La Cheffe du gouvernement, Sarra Zaafrani Zenzri, a présidé ce mardi 9 juin au palais de la Kasbah un conseil ministériel restreint consacré à la politique nationale de l’eau.
La réforme et la gouvernance du secteur de l’eau, a souligné la Cheffe du gouvernement, figurent parmi les priorités absolues de l’État avec pour objectif de garantir à chaque citoyen, sur un pied d’égalité, le droit constitutionnel à l’eau potable, tout en préservant cette ressource vitale pour les générations futures.
Un programme d’urgence pour faire face à l’été
Le ministre de l’Agriculture, des ressources hydrauliques et de la pêche, Ezeddine Ben Cheikh a présenté un état des lieux exhaustif des ressources disponibles et des niveaux de remplissage des barrages, avant d’exposer le plan d’approvisionnement en eau potable pour la saison estivale.
Pas moins de 81 projets ont été programmés à cet effet, dont 35 déjà en cours d’exécution, pour une enveloppe globale de 58 millions de dinars. Ce programme prévoit notamment le forage et le raccordement de 38 puits profonds, la maintenance et la rénovation de 26 stations de pompage, ainsi que des interventions sur 22 chantiers de renforcement et de renouvellement des réseaux. Pour desservir les zones montagneuses et enclavées, 20 camions-citernes seront spécialement mobilisés. En parallèle, l’accélération de 187 systèmes hydrauliques est programmée au bénéfice de 248 000 habitants, pour un investissement de 147 millions de dinars.
La Stratégie Eau 2050, une feuille de route pour l’avenir
Au-delà de la gestion immédiate de la crise estivale, le conseil a examiné les grandes orientations de la stratégie nationale de l’eau à l’horizon 2050, déclinée en programmes opérationnels couvrant la période 2026-2030. Cette feuille de route ambitieuse s’articule autour de quatre axes majeurs, comprenant 43 programmes et 1 200 mesures, pour un investissement global estimé à 74,5 milliards de dinars.
Plus de la moitié de cette enveloppe, soit 53 %, est destinée à la valorisation des eaux non conventionnelles et à des projets prioritaires portant sur l’amélioration des réseaux d’eau potable et d’irrigation, le captage des eaux pluviales et le recours aux énergies renouvelables. Dans ce cadre, l’installation d’une capacité photovoltaïque de 225 mégawatts est prévue, avec l’ambition de ramener la part de l’énergie dans le coût de production de l’eau de 27 % en 2025 à 17 % d’ici 2030.
L’innovation technologique au service de la ressource hydrique
Le conseil s’est également penché sur plusieurs technologies appelées à transformer en profondeur la gestion de l’eau dans le pays. Une plateforme numérique d’aide à la décision sera mise en place pour centraliser en temps réel les données hydrologiques issues de différentes sources, tandis qu’une autre plateforme sera dédiée à la gestion dématérialisée des autorisations d’exploitation du domaine public hydraulique, dans le but de simplifier les démarches administratives et de lutter contre les forages illicites.

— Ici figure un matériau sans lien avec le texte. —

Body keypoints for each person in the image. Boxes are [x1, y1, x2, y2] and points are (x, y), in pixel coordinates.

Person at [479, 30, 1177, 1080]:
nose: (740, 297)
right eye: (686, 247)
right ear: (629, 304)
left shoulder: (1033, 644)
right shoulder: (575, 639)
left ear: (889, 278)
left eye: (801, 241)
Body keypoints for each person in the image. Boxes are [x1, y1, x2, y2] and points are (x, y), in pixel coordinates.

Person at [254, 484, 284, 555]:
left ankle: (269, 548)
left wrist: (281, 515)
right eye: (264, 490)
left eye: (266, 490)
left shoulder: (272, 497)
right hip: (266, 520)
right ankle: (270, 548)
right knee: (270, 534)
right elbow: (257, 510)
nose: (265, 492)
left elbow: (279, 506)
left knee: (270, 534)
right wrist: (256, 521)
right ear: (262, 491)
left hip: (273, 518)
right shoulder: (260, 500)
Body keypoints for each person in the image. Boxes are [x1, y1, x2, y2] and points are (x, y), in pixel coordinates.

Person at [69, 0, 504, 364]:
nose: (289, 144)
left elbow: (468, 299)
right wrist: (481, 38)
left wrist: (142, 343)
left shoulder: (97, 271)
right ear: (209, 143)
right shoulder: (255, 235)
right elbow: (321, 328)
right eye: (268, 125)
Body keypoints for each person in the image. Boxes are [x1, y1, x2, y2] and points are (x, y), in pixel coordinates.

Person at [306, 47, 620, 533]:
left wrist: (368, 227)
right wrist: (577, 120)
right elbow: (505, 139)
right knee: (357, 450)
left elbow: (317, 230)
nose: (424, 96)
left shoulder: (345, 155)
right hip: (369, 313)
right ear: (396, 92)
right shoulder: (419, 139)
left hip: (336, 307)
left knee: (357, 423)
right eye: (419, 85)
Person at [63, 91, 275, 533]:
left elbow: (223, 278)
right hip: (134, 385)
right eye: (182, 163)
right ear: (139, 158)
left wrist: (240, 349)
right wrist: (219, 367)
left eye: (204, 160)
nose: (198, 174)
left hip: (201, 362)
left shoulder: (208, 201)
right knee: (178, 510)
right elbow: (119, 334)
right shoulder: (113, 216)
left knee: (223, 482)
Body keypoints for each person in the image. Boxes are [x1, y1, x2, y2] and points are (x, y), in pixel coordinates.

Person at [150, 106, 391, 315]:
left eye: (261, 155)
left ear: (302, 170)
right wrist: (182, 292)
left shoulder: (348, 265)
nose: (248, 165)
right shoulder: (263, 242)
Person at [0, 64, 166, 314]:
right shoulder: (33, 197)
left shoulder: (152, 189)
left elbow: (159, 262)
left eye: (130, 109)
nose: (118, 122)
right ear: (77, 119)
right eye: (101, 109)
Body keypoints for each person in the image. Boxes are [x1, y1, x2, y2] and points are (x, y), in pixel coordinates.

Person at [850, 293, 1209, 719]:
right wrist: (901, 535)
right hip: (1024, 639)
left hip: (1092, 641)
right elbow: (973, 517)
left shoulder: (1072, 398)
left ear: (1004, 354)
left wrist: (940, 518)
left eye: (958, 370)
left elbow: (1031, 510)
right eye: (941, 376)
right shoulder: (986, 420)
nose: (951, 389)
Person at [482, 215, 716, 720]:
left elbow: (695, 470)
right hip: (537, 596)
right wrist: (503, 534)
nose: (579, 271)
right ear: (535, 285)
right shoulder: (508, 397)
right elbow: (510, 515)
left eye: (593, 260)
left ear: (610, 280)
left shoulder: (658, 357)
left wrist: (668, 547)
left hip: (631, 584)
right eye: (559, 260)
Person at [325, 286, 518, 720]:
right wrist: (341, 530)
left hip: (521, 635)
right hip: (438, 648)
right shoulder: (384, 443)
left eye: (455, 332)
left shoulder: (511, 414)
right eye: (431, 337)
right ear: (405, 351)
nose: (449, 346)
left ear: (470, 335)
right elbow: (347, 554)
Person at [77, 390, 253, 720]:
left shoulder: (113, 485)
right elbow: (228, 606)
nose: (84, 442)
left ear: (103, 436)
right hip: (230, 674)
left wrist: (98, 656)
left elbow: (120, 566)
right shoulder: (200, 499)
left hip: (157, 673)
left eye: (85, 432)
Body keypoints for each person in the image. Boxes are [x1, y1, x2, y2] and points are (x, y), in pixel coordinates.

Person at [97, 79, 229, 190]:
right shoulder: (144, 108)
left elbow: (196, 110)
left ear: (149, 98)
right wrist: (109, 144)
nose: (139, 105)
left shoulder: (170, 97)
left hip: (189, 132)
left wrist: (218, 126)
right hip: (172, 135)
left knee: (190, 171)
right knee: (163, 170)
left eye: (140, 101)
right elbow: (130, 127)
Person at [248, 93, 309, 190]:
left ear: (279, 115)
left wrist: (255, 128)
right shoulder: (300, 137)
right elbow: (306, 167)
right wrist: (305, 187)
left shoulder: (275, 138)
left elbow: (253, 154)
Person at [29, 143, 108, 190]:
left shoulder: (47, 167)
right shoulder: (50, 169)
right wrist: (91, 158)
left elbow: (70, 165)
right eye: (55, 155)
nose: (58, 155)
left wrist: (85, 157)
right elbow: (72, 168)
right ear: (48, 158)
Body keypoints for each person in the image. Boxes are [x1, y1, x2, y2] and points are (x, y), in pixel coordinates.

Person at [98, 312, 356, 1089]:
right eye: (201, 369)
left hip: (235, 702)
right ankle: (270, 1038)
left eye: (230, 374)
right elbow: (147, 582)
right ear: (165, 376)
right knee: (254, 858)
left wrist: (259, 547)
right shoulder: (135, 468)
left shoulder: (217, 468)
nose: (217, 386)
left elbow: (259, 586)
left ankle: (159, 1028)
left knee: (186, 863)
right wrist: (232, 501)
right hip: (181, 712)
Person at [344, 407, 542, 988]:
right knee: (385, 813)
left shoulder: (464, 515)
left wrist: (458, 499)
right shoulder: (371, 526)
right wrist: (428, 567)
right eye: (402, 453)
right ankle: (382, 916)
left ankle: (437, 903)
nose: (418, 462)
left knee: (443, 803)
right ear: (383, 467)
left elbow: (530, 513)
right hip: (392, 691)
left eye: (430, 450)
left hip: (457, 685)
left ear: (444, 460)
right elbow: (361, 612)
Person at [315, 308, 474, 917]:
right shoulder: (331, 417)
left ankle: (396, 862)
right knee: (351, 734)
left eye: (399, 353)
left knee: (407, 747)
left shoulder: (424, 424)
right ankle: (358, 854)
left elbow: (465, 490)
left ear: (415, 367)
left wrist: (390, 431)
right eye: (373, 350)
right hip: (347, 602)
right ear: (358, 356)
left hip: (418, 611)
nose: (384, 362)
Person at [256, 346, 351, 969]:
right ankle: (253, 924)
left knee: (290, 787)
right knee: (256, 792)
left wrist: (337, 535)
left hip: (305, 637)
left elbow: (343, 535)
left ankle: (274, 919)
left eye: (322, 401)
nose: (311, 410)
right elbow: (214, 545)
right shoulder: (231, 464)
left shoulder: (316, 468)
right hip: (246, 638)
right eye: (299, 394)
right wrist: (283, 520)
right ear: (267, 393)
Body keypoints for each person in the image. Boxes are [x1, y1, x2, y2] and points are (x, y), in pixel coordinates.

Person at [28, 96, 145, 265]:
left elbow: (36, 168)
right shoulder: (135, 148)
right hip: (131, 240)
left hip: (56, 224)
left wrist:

Parmi les innovations à l’étude figurent également des expériences pilotes visant à réduire l’évaporation des surfaces en eau, notamment sur le lac de Kamech dans le gouvernorat de Nabeul, ainsi que des projets d’ensemencement des nuages et l’installation de panneaux photovoltaïques flottants. La mise à jour de la carte des étages bioclimatiques permettra, quant à elle, d’affiner la cartographie agricole nationale et d’orienter les choix de cultures selon les réalités climatiques de chaque région.
Des décisions fermes
A l’issue des délibérations, le conseil a arrêté une série de mesures concrètes. Il a notamment décidé de garantir l’approvisionnement en eau potable dans l’ensemble des régions, en renforçant la coordination entre les gouverneurs et les structures compétentes afin de prévenir toute coupure et d’assurer une intervention rapide en cas d’incident. La gestion des systèmes ruraux d’alimentation en eau sera progressivement transférée à la SONEDE, tandis que les promoteurs immobiliers seront désormais tenus d’intégrer des citernes de collecte des eaux pluviales dans tout nouveau projet de construction.
Le conseil a par ailleurs appelé à l’adoption généralisée de compteurs intelligents et de systèmes de détection précoce des fuites, et a réaffirmé la nécessité de rationaliser la consommation d’eau à tous les niveaux pour mettre fin au gaspillage.